What the task requires - Please turn every line in the rows below into a numbered list, skipping blank lines and leaving the pictures out.

Working data -

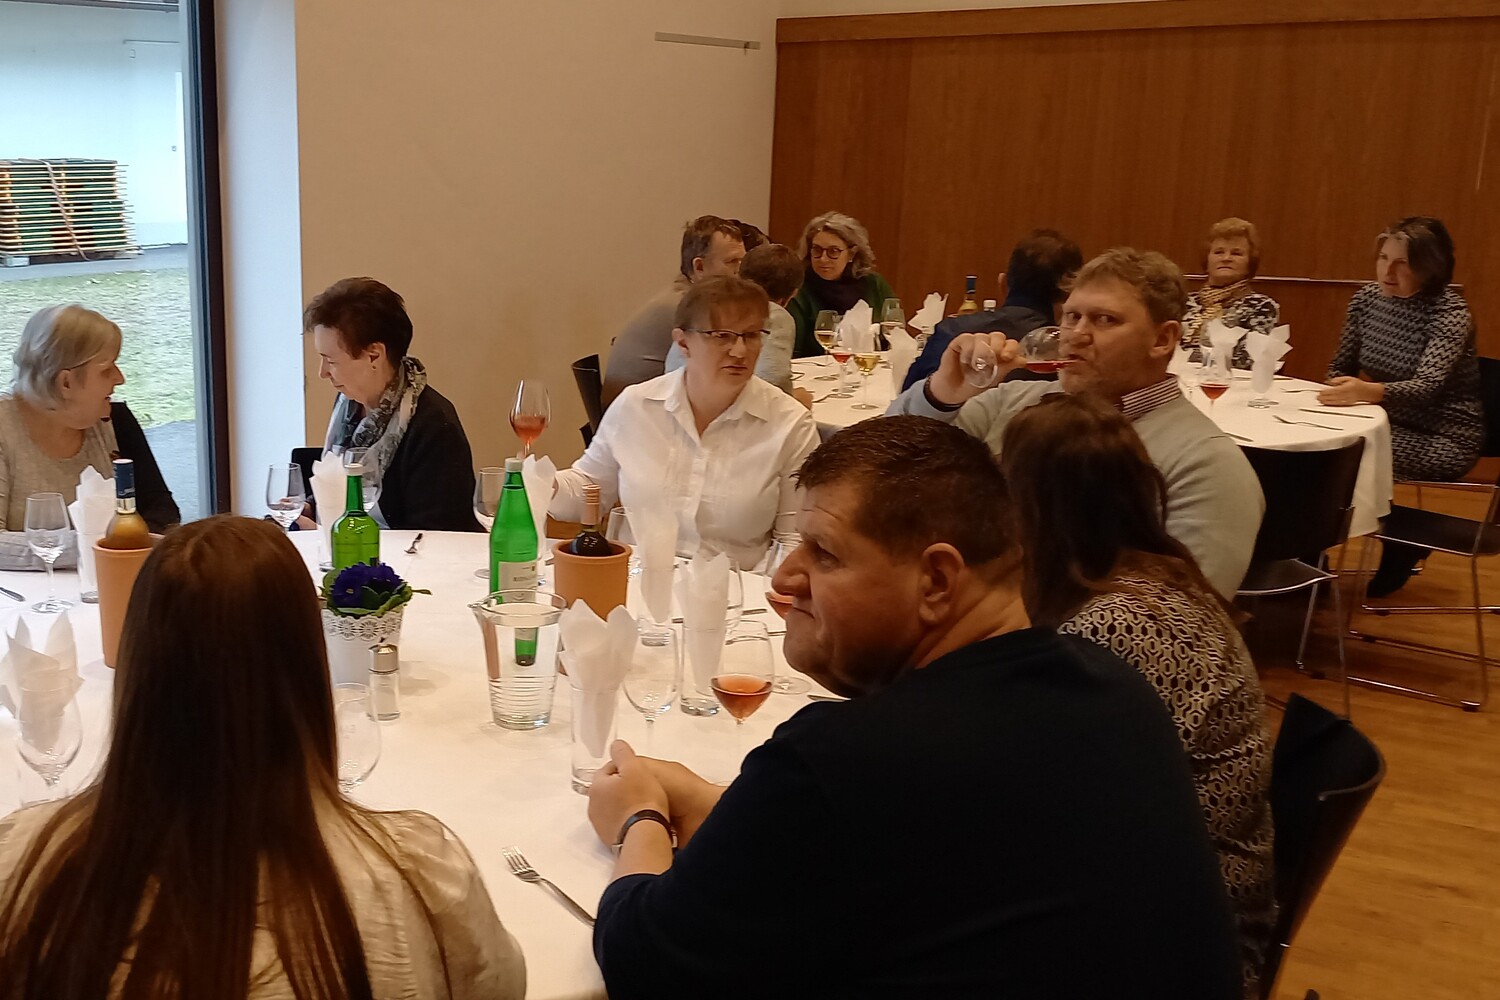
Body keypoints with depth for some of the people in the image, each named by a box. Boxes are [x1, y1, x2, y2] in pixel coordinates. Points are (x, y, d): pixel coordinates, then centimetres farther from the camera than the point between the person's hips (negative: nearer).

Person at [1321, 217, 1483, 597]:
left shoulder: (1450, 312, -19)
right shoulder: (1367, 297, -1)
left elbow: (1427, 385, -34)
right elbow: (1340, 367, 10)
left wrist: (1368, 391, -53)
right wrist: (1345, 394, -13)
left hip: (1444, 440, -6)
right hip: (1393, 425, 6)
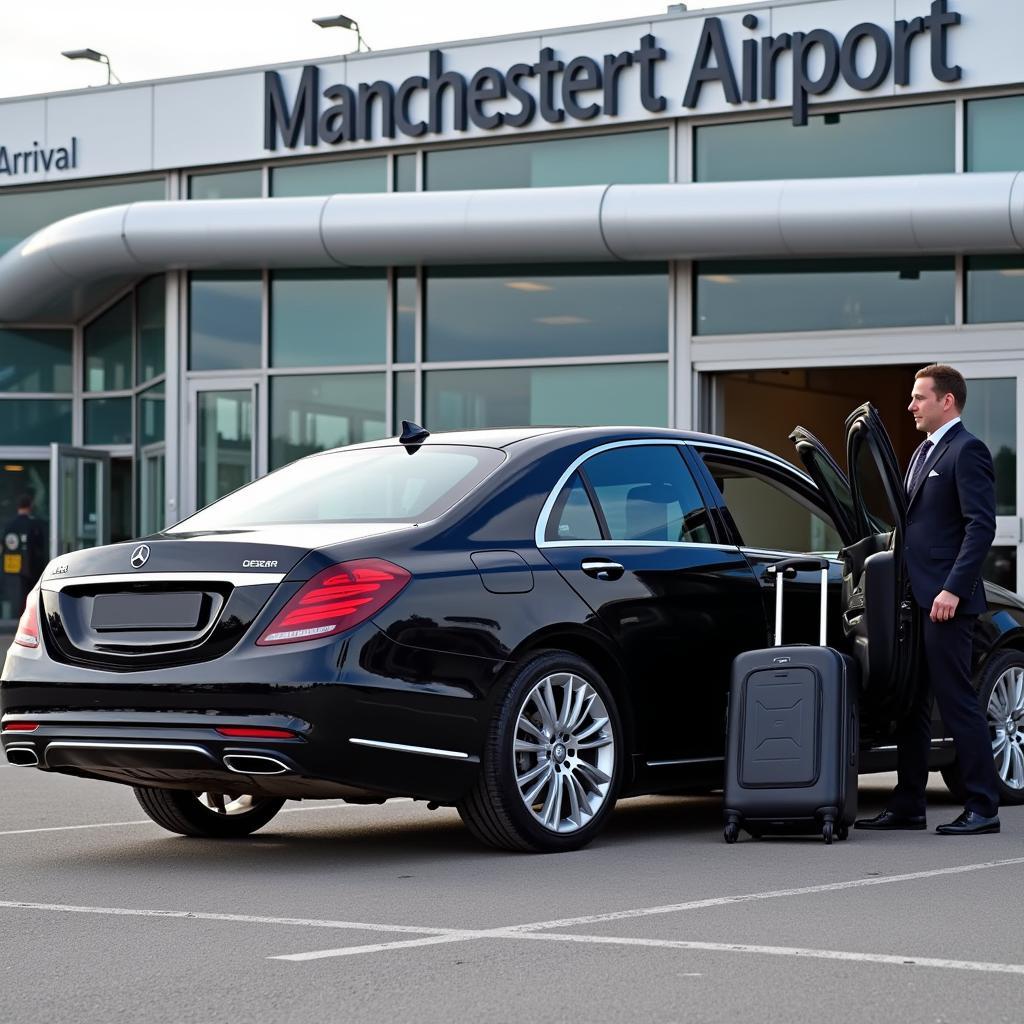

Solution -
1. Body keypoints with depth for some of the people in the image, each named by a box. Boxes are [x1, y1, x2, y2] in pixel coordinates. Points are (x, y, d): pixel coordinates, then centimetres farther from the camera than the point between the person's hips (negative: nearer).
2. Person at [1321, 217, 1483, 597]:
3. left shoulder: (1450, 312, -19)
4. right shoulder: (1367, 297, -1)
5. left elbow: (1427, 385, -34)
6. right elbow: (1340, 367, 10)
7. left wrist: (1368, 391, -53)
8. right wrist: (1345, 394, -13)
9. left hip: (1444, 440, -6)
10. right hip: (1393, 425, 6)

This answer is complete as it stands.